35. As the wise man tastes no pleasure in his waking state, so must he remain insensible of them in his sleep also; but continue with undivided attention, in the meditation of the Supreme being.

36. The wise man who has curbed his desire of worldly enjoyments, and is liberated from its bonds; remains with his cool and composed mind, and enjoys the tranquility of nirvána, without his efforts of yoga meditation.

37. As the course of water is always to run downward, and never to rise upward; so the course of the mind is ever toward the objects of sense, and sensible objects are the only delight of the mind.

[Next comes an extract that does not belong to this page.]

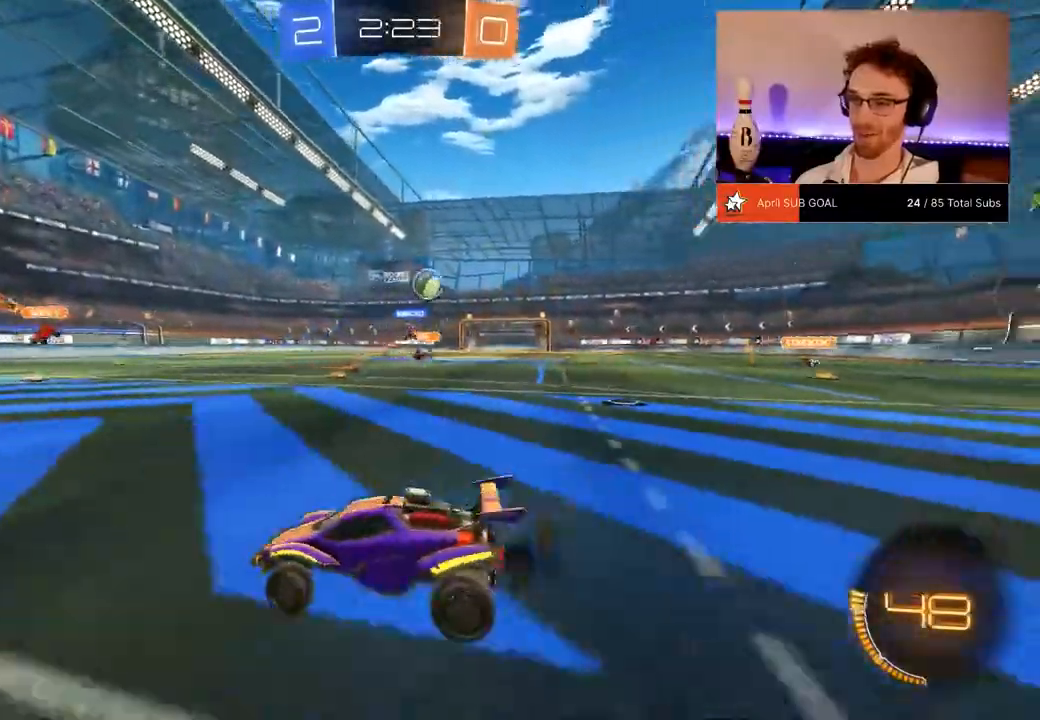
{"buttons": ["A", "R2"], "left_stick": "down-left", "right_stick": "center", "events": [[66, "L1", "down"], [66, "L2", "down"], [66, "R2", "up"], [66, "X", "up"], [66, "left_stick", "left"], [233, "L1", "up"], [250, "left_stick", "center"], [367, "L2", "up"], [434, "A", "down"], [434, "R2", "down"], [467, "left_stick", "down-left"]]}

38. The nature of the mind, with all its thoughts of internal and external objects, is of the same kind as that of the great ocean, which is full with the waters of its tributary rivers as well as those of the internal waters.

39. As a river flows in one united course, of the waters of all its confluent streams; so doth the mind run in an unvaried course, with all its internal and external, and righteous and unrighteous thoughts.

40. Thus the mind appears as a vast and wide extended sea, and rolling on with all its indistinct thoughts and feelings, as the inseparable waters and waves of the sea.

41. In this manner, the absence of one thing causes the extinction of both, as in the case of the air and its fluctuation; either of which being wanting, there is neither the wind nor its ventilation. (Such is the intimate connection between the mind and its thought).

42. The mind and its working being one and the samething, they are both controuled at once by bringing the other under subjection; know this well, nobody should cherish any earthly desire in order to foster his mind.

43. The mind may get its peace by true knowledge, and the mind of the wise man is destroyed of itself with all its desires, without the aid of austerities to destroy them.

44. As a man gets freed from the fear of the enmity of an enemy, by destroying his effigy made of mud by himself, so is one enabled to kill his mind, by committing himself to the Divine spirit.